Crickhowell Castle is not well signposted, seemingly not regarded as a major attraction in town, and can be viewed in just a quarter of an hour, but the two surviving sections are quite striking, and photogenic. Because the surrounding trees and mound shield most of the nearby buildings, and the castle adjoins open fields to the east (a cricket ground), it still presents quite a rural, unspoiled aspect, even though the main road is just 300 feet away. A suitable parking place for castle visitors is in the Beaufort Street carpark, close by on the far side of the A40.
The first sight of Crickhowell Castle when walking along the approach path is the remains of the double tower, at the east edge of the castle bailey; these consist about half of the walls of a round tower, with several narrow windows, next to one wall of a rectangular tower, still topped by battlements.

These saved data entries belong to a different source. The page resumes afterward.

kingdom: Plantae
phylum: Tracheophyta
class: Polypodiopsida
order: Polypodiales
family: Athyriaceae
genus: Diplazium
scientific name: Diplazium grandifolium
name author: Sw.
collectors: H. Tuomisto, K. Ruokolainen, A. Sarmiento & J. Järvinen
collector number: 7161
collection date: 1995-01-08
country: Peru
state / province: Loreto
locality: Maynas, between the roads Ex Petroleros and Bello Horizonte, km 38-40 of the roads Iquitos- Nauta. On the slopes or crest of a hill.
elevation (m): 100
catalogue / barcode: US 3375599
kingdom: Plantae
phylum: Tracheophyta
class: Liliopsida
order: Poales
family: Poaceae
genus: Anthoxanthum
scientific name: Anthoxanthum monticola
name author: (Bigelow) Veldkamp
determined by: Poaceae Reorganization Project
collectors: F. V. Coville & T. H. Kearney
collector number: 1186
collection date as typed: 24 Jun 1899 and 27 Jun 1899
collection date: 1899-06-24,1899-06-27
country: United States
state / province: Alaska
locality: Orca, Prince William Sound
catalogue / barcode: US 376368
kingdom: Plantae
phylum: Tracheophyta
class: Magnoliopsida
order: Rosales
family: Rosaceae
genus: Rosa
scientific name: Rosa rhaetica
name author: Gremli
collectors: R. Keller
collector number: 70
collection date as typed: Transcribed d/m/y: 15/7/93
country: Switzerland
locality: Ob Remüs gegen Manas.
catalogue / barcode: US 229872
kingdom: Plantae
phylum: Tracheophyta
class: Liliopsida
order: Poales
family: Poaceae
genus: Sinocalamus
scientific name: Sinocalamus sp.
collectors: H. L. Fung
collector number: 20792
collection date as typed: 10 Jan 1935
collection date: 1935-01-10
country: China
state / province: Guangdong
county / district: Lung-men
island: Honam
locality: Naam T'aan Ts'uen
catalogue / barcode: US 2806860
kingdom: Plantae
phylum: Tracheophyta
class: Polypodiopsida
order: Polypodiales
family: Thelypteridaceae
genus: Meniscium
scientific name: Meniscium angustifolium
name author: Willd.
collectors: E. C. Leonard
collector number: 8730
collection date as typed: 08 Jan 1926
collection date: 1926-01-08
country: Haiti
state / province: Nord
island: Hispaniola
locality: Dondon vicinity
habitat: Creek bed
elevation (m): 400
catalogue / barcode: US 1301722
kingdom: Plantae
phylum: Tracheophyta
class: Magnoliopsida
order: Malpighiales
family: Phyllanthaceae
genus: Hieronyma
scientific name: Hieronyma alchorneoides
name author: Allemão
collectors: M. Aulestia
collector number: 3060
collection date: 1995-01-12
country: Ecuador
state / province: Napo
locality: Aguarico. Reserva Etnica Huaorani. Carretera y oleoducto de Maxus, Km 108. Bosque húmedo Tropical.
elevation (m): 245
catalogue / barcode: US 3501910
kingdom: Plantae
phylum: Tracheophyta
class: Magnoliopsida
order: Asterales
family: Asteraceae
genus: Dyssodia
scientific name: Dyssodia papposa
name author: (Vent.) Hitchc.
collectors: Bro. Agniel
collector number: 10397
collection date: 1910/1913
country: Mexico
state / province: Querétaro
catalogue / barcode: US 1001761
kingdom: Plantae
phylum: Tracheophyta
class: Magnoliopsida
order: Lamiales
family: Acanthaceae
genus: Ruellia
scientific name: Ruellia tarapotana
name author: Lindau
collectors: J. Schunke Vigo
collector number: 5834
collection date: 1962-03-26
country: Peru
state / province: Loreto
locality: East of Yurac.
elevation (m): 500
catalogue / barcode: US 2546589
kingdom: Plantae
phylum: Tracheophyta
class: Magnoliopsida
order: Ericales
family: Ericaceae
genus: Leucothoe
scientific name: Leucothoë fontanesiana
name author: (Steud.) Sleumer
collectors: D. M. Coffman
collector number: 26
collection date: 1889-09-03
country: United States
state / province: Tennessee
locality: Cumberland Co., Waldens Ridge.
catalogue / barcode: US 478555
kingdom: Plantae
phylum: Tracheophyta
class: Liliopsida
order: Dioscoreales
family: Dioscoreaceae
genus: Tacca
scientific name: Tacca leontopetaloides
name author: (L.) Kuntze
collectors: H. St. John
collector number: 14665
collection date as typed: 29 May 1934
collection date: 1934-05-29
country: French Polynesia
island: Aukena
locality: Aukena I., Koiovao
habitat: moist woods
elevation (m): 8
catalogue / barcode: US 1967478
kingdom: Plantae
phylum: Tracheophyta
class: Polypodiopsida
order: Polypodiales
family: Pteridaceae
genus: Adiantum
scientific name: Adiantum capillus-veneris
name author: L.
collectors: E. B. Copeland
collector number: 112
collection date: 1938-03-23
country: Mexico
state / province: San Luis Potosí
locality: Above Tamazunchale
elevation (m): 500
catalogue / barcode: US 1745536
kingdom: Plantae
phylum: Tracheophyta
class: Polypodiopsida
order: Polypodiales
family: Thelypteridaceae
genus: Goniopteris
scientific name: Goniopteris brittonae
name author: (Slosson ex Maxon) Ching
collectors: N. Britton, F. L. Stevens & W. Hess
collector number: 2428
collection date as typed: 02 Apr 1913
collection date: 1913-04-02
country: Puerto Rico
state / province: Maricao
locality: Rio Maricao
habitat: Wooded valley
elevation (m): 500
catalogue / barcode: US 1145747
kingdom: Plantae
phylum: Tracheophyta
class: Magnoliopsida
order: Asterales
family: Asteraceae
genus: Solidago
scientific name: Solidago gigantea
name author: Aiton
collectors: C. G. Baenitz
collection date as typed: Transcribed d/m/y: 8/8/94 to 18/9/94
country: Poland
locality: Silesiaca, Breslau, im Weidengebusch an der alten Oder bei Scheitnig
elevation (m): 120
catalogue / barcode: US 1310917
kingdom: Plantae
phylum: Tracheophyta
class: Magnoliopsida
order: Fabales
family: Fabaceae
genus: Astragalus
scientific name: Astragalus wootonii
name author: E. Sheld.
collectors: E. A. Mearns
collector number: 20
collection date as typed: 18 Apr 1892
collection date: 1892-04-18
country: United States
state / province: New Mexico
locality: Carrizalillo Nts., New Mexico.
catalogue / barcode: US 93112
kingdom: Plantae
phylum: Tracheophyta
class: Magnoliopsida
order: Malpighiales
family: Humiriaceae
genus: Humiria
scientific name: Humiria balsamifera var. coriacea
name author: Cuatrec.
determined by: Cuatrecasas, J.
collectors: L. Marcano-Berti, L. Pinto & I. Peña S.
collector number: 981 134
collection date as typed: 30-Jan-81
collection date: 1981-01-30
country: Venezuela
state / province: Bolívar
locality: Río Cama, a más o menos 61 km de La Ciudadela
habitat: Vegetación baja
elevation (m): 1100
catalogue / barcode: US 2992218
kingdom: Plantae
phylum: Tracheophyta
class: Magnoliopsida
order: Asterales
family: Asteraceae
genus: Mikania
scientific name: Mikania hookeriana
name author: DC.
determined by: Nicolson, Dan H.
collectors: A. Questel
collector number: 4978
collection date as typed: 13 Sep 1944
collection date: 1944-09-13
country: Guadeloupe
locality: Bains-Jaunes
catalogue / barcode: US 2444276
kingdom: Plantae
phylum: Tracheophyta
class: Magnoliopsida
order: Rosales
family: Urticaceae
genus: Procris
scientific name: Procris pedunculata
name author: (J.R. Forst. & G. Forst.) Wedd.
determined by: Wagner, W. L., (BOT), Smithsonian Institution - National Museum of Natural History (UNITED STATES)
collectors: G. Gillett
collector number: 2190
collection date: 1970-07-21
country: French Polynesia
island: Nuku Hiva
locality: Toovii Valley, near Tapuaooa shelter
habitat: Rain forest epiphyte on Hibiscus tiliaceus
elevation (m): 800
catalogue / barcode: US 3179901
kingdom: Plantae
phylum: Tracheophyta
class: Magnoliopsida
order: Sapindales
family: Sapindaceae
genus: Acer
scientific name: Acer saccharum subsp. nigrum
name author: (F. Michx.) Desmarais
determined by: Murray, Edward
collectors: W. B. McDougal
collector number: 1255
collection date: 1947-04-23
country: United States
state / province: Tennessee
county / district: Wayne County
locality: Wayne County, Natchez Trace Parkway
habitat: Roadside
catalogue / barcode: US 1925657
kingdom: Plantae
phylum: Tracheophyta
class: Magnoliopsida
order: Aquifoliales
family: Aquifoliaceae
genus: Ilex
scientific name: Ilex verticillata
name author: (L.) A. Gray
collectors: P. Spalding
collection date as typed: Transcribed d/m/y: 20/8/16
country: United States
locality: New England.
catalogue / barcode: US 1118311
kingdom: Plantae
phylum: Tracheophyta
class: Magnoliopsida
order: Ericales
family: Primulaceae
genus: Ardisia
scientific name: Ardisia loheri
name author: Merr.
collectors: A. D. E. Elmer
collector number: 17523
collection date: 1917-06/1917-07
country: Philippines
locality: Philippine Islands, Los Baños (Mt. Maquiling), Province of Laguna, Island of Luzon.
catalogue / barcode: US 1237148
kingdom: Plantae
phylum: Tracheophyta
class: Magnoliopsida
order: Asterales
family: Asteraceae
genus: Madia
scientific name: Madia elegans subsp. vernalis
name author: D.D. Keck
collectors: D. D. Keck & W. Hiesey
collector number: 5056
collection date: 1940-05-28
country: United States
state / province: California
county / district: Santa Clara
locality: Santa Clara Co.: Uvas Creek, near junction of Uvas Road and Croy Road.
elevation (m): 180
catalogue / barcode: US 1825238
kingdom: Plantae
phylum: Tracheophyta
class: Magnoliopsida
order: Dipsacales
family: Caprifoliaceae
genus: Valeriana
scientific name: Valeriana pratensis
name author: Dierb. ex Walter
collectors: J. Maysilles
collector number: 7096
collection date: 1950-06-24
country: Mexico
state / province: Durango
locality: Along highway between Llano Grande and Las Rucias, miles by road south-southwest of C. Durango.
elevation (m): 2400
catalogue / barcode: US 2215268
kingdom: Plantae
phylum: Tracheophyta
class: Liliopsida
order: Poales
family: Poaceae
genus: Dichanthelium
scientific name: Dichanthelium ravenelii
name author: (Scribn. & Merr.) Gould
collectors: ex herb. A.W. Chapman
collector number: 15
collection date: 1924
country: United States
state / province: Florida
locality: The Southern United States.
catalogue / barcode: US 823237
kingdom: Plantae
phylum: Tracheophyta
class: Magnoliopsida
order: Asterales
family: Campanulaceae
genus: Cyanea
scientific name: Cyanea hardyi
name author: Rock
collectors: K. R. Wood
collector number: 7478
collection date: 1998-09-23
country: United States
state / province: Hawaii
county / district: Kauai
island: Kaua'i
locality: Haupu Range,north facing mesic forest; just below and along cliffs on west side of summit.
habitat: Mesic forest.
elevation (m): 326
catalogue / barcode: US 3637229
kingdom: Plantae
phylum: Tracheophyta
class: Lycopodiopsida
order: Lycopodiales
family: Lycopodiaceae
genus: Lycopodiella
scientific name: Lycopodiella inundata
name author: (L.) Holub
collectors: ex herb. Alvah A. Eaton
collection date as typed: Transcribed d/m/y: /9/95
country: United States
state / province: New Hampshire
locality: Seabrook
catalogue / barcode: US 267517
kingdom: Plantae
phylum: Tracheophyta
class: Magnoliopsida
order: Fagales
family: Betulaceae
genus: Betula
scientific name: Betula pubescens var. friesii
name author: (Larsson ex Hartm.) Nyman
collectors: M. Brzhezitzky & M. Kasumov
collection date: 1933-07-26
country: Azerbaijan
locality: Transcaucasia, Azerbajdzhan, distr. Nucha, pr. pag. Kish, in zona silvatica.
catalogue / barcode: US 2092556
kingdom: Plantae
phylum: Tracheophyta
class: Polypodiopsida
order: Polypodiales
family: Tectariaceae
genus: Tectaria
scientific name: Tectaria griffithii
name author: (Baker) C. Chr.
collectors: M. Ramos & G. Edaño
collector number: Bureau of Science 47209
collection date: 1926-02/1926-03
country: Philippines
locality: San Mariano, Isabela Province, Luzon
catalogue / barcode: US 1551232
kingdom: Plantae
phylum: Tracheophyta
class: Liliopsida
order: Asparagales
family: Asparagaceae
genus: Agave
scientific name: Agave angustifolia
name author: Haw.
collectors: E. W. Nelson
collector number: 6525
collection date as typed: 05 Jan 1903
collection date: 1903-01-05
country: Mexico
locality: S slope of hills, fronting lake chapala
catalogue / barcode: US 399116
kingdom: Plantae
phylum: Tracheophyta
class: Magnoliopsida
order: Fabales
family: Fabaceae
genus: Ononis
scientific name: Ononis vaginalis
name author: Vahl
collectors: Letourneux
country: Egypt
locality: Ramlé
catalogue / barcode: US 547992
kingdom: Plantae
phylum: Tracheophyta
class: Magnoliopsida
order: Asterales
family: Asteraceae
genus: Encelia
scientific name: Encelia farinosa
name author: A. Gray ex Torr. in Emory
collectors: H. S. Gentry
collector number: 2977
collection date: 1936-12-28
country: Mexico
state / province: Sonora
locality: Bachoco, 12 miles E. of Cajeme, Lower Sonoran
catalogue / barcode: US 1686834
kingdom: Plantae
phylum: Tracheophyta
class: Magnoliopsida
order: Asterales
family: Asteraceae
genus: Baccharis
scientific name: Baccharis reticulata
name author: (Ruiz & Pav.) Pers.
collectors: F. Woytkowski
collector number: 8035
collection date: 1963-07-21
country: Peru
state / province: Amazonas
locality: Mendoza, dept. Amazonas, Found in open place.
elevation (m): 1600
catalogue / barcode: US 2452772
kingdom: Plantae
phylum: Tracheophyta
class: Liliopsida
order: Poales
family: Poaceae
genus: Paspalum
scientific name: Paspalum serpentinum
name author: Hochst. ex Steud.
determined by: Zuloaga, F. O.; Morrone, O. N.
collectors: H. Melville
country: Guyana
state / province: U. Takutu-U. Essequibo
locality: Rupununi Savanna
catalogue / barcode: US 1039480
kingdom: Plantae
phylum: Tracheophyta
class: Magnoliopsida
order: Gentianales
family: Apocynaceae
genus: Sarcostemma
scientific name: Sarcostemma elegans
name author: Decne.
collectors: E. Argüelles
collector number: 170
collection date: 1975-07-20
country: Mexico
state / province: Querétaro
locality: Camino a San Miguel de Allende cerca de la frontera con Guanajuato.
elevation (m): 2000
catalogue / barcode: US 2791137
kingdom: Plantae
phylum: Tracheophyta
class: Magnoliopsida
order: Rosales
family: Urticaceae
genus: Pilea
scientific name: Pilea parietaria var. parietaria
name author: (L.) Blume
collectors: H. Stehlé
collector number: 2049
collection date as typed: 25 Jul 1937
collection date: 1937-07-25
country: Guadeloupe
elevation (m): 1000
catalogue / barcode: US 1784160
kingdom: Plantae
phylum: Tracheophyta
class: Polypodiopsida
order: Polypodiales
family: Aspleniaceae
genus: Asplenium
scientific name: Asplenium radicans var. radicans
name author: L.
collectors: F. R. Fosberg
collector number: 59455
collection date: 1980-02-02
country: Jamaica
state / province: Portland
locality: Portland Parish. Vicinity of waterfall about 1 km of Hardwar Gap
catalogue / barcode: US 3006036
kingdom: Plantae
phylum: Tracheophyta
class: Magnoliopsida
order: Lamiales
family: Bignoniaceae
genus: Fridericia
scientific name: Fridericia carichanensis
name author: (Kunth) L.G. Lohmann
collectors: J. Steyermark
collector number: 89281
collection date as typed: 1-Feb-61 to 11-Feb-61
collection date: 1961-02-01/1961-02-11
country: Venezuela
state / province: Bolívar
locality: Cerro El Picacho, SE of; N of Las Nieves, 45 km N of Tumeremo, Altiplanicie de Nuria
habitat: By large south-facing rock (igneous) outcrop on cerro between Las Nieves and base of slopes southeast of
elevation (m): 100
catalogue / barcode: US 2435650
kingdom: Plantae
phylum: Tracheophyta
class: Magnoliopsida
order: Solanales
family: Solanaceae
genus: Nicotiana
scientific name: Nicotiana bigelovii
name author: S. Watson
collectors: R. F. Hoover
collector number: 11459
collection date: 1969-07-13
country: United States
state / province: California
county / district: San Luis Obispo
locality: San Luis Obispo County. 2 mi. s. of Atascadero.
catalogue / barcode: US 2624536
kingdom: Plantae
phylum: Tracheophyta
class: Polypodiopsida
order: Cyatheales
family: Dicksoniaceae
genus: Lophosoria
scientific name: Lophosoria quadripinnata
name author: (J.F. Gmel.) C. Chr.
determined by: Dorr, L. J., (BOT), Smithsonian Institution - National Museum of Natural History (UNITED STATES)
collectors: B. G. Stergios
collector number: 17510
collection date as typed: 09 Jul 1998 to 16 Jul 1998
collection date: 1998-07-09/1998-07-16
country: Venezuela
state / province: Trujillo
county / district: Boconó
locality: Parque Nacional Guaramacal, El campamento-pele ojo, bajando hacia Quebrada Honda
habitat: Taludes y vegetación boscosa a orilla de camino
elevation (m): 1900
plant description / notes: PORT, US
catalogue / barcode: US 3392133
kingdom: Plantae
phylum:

The footprint of this tower is evident from foundations along the other three sides, while the rear of the round tower is fenced off owing to a moderately deep basement. The walls are substantial, around 3 feet thick at the base, and the internal masonry, including windows, chimneys and fireplaces, is obviously of a high standard. From these eastern towers, a wall once ran 150 feet to the gatehouse, set between a pair of D-shaped towers, and the other significant fragment of the castle is a tall but slender wall from the westernmost of these towers. Again, the other gatehouse components are evident from foundations, at most one foot high. The tower fragment is about 30 feet tall but just 6 feet across at the base. A path climbs the wooded hill beyond, and the summit gives good views of the castle site, through gaps in the trees. Apart from a few overgrown stones on the hill there is no visible trace of any other part of the castle, which included five more towers along the remainder of the bailey walls, and the circular shell keep.
Crickhowell Castle began with a motte and bailey construction, built around 1120 on a low ridge above the north bank of the River Usk, beside a small tributary stream, and was initially held by the Turberville family. In 1243 it passed by marriage to Sir Grimbald Pauncefote, who replaced the wooden fort with a stone keep, and installed stone walls around the bailey to the south, and, apart from a brief period with the Mortimers, it stayed with the Pauncefotes until 1403 when the castle was attacked and partly destroyed by Owain Glyndwr, leader of Welsh uprisings in this area. Parts remained habitable for another hundred years or so, but the place was later abandoned, and stones were gradually removed, though it seems the ruin was significantly more complete as recently as the 19th century. The castle is also known as Alisby's Castle, after Gerald de Alisby, who was governor during the 1320s.